Text for analysis -

• • • •

Illustration from the cover of Sharp, by Michelle Dean.

 

“If one is a woman writer there are certain things one must do,” the British writer and journalist Rebecca West wrote to a friend in 1952. “First, not be too good; second, die young, what an edge Katherine Mansfield has on all of us; third, commit suicide like Virginia Woolf. To go on writing and writing well just can’t be forgiven.” West, ignoring her own advice, neither died prematurely nor blunted the fineness of her writing. As a young woman, she made her name with witty, digressive book reviews that were often wonderfully cutting. (On Henry James: “He splits hairs until there are no longer any hairs to split, and the mental gesture becomes merely the making of agitated passes over a complete and disconcerting baldness.”) She also wrote several novels and covered world events for prestigious magazines, including the trial of the English fascist William Joyce and the 1947 lynching of Willie Earle. Her final book, an idiosyncratic history of the year 1900, was published just before her death at the age of ninety. It was the capstone to a career that spanned almost seven decades. West’s true audacity was not merely “to go on writing,” as she put it, but to flourish in an insular, nepotistic intellectual culture that was largely hostile to women. She was ambitious, unafraid, and prodigiously gifted—in a word, sharp.

• • • •

Data shown -

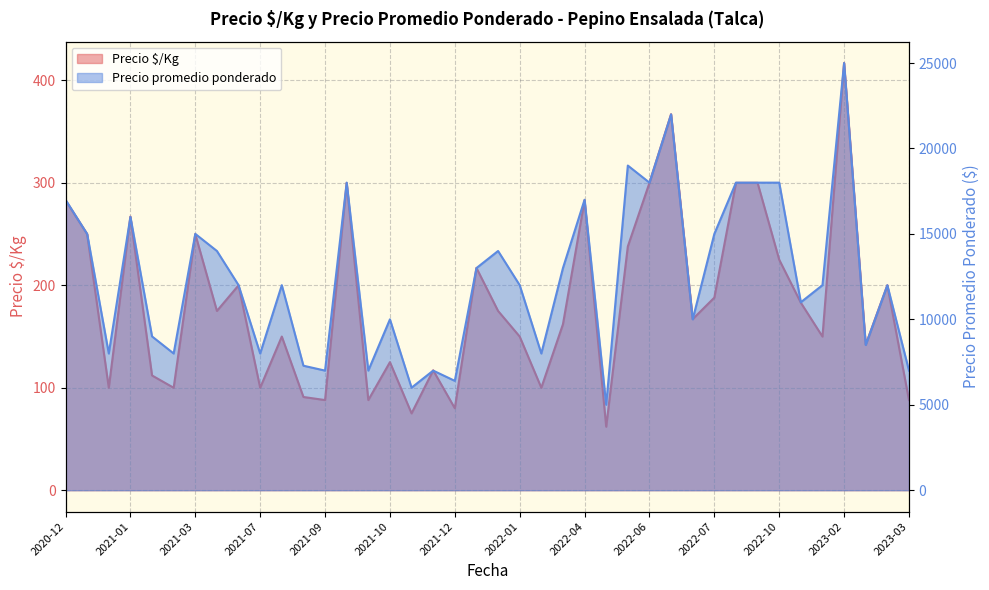

What is the difference between the maximum and minimum values in the Precio promedio ponderado series?

20000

• • • •

What you will do -
1. According to the passage on Rebecca West, how old was West when she died?
2. Proceed with the passage on Rebecca West, picking up right after its final sentence.
The listing was taken from a separate source and is unrelated to the passage on Rebecca West.

Answers below -
1. Ninety.

2.
The literary critic Michelle Dean’s new book of the same name, a cultural-history-cum-group-biography, examines the lives and careers of ten sharp women, among them Susan Sontag, Joan Didion, Dorothy Parker, Renata Adler, Hannah Arendt, and Zora Neale Hurston. What unites this disparate group, Dean claims, is the ability “to write unforgettably.” If this casts something of a wide net, it does so out of necessity: the collected body of work this constellation of women produced—a mixture of fiction, book and movie reviews, essays, cultural criticism, and journalism—comprises a map of twentieth-century thought. “The longer I looked at the work these women laid out before me,” Dean writes, “the more puzzling I found it that anyone could look at the literary and intellectual history of the twentieth century and not center women in it.” 

Dean’s centering, or recentering, is both deeply researched and uncommonly engrossing. Indeed, Sharp’s pacing and wealth of anecdote compel one to consume the book like a novel. Many of the book’s satisfactions arise from the depictions of the incestuous, fiercely competitive beau monde these women inhabited. There is a delicious pleasure in reading about the stars and bit players of the fabled “New York intellectuals” of the forties—men and women alike—and their petty spats and rivalries that lasted for days or for decades.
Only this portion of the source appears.